Work item => No pictures in the copy. Write out the listing below exactly.

Collected material =>
____
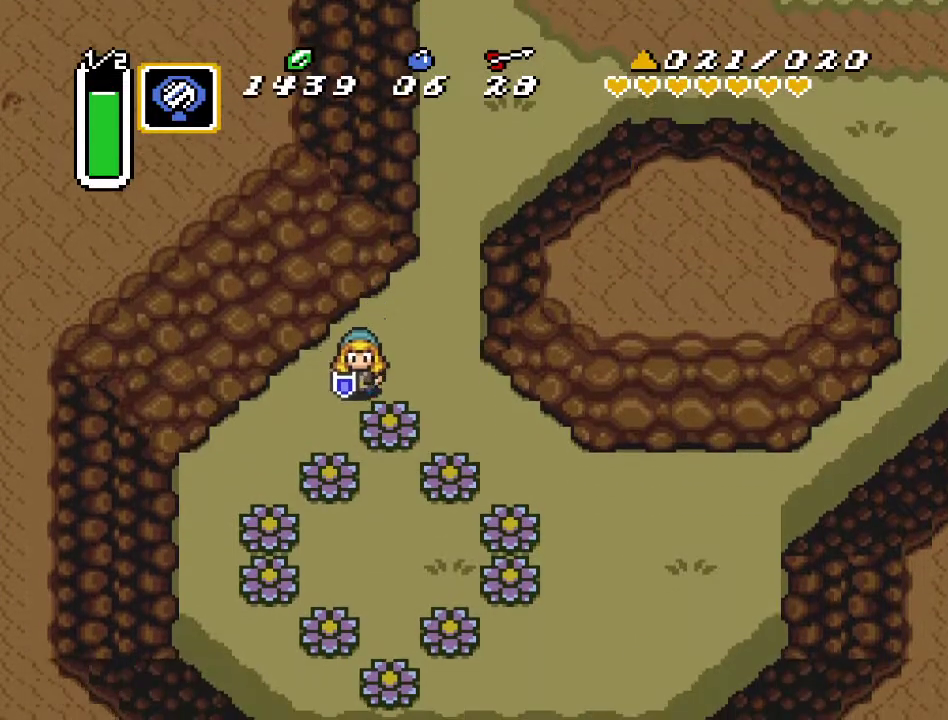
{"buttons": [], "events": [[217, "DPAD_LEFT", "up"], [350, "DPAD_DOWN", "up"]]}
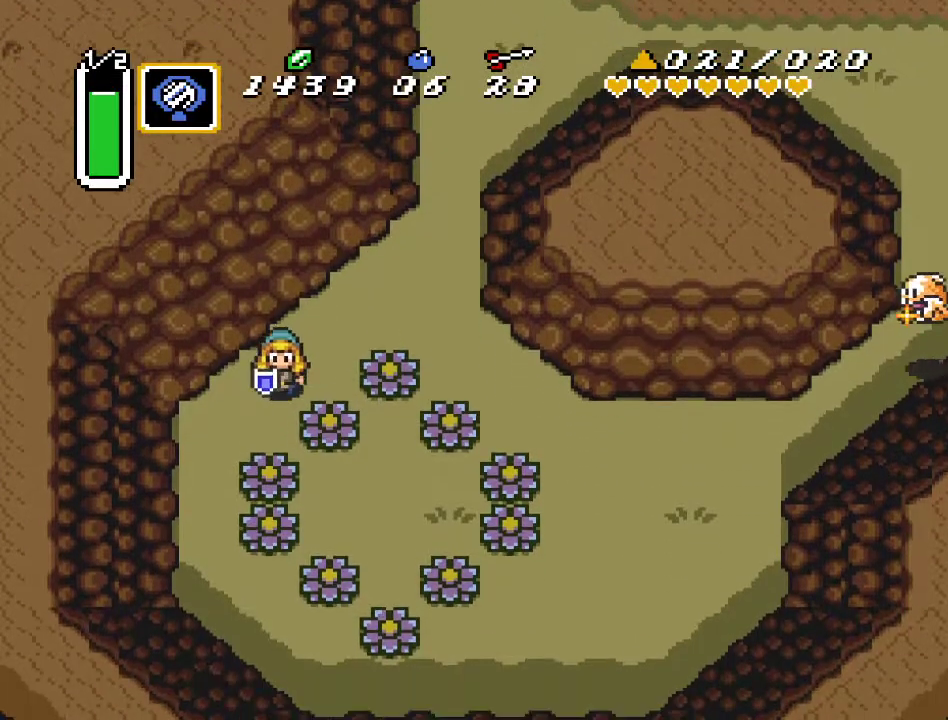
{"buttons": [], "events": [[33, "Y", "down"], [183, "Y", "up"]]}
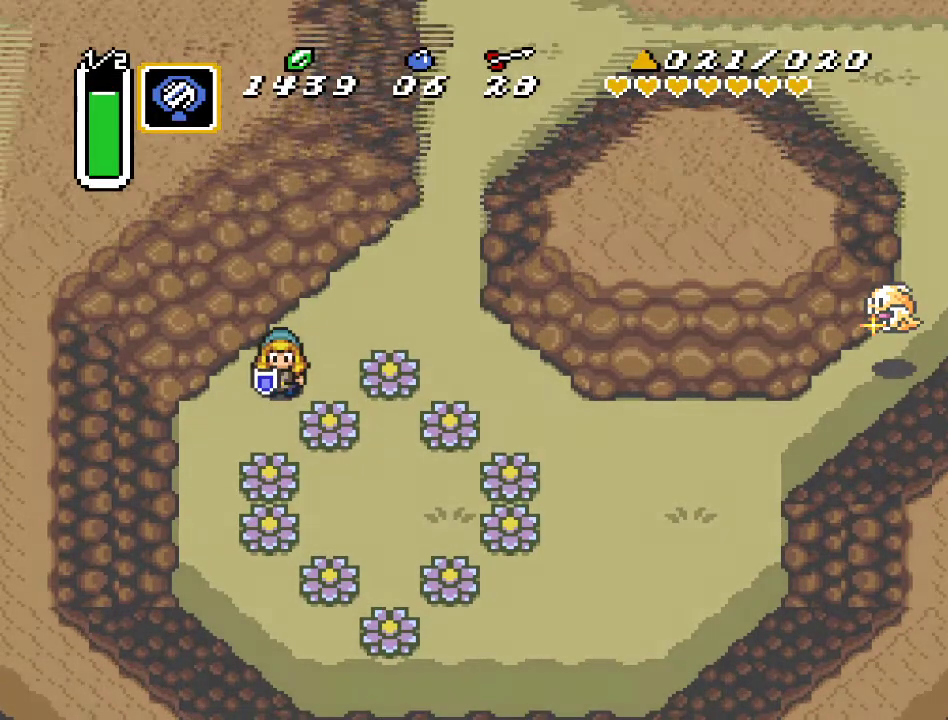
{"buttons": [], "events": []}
____
Answer space =>
{"buttons": [], "events": [[217, "DPAD_LEFT", "up"], [350, "DPAD_DOWN", "up"]]}
{"buttons": [], "events": [[33, "Y", "down"], [183, "Y", "up"]]}
{"buttons": [], "events": []}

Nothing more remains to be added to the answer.